Muzzle velocity once the sabot peels away is in the 5700 FPS range. KE with 6 kg at 5700 FPS is about 6 and 2/3 million foot pounds. Or about 500 times as energetic.
The energies with a main battle tank cannon are just laughably beyond anything we can infer from watching the behavior of small arms projectiles impacting water or other materials.
And what Pantastic said above me. It’s the reason 5.56mm projectiles often penetrate less through typical housing materials than do slower pistol projectiles. Not that much less, mind, but still less.
True but lacking a simple material with consistently similar resistance to kinetic and chemical energy warheads, and steel armor plate having been once the dominant form of protection, it will probably remain the standard. Although even besides the differences in theoretical thicknesses depending of the warhead, the thicknesses themselves have become detached from practical reality, eg nearly a meter of steel armor is obviously not a practical method of protection. And also the degree to which a warhead has to over-perform to do real damage behind the armor also varies (eg. how much damage a projectile/warhead capable of 800mm RHA will do against a protection array capable of resisting 700mm RHA also depends on type of projectile/warhead).
HESH warheads became largely obsolete against tanks’ main armor as soon as armor types besides homogeneous steel became common. An HE round can still damage a tank’s running gear, ports for eletro-optical devices, blow away explosive reactive armor layers for subsequent HEAT/KE hits etc. but on most modern tanks the outer armor plate you see is going to ‘spall’ onto some intermediate part of the armor array inside but the boxy shape of the turret or hull, not into the interior.
Water is better than many things. I personally have shot a 1 foot square water box at point blank range with a 30-06 and it did not penetrate the water. The projectile was destroyed. Yet, a 30-06 will penetrate 20-24 inches of live tree, and the armor piercing round will pass through 36" of oak and keep going.
Gravel and sand are very effective bullet stoppers because of the friction of so many particles against each other. One cheap bulletproof wall is a standard 3 1/2" thick wall cavity filled with 1/2" gravel. Nothing a bad guy will carry into your house will get through.
We do in fact use water to bomb-proof certain things. Our high speed flywheel facility at NASA used a containment of two rows of 5 gallon Cubitainers. That is what I was testing with the rifle, but we also put it to the test using actuall flywheel fragments in our high velocity nitrogen cannon.
There are commercial “water boxes” available for bomb squads. They consist of a 36" square cardboard box lined with Cubitainers, leaving a foot square chamber in the center to place suspicious packages. You fill them with water before use, until then they are folded and fit into the trunk of a car.

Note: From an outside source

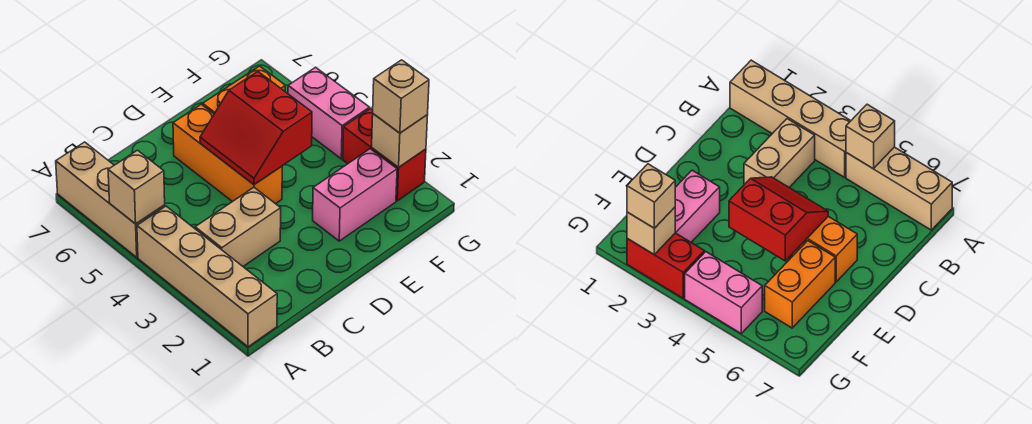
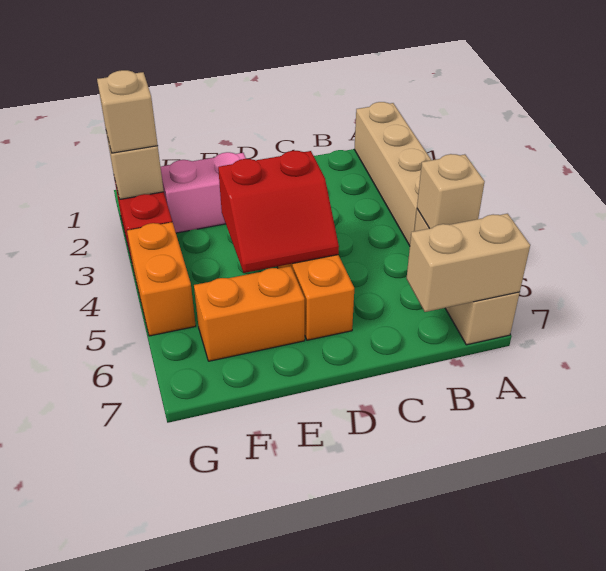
tan brick B3:C3 level 1 -> tan brick A7:B7 level 2
red slope D4:E5 level 2 top E -> red slope D4:E5 level 2 top 4
pink brick G4:G5 level 1 -> orange brick G4:G5 level 1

I forget the target protection level but it was usable, something like a lb of TNT would be quenched.
There are temporary ammunition magazine that use water filled, half round cylinders about 8 feet tall. Actually they are crescent moon shaped and they stack into walls having a thickness of a half meter as I recall. They were designed for a 1000 lb bomb in each magazine.
And finally, the same company provided videos of their water bag blast protection. The water bags looked like saddle bags and were hung to just overlap on the sides of a small car. A similar unprotected car was parked nearby. The explosives were detonated between the two cars.
The unprotected car was demolished. The water protected car had only slightly dented panels.
Now, this is blast protection, many small particles at high speed arriving nearly simultaneously, plus the quenching of the blast wave from cooling. A high velocity shell fired at a tank is a different story.
Suppose for a minute that Bob the aquatic terrorist decides that he really hates swimming pools and and shoots one up with a soviet style rpg. What would happen (other than some pissed off lifeguards soundly beating bobs ass if he chose a public one :D) Would the liquid interfere with the molten spike from forming correctly?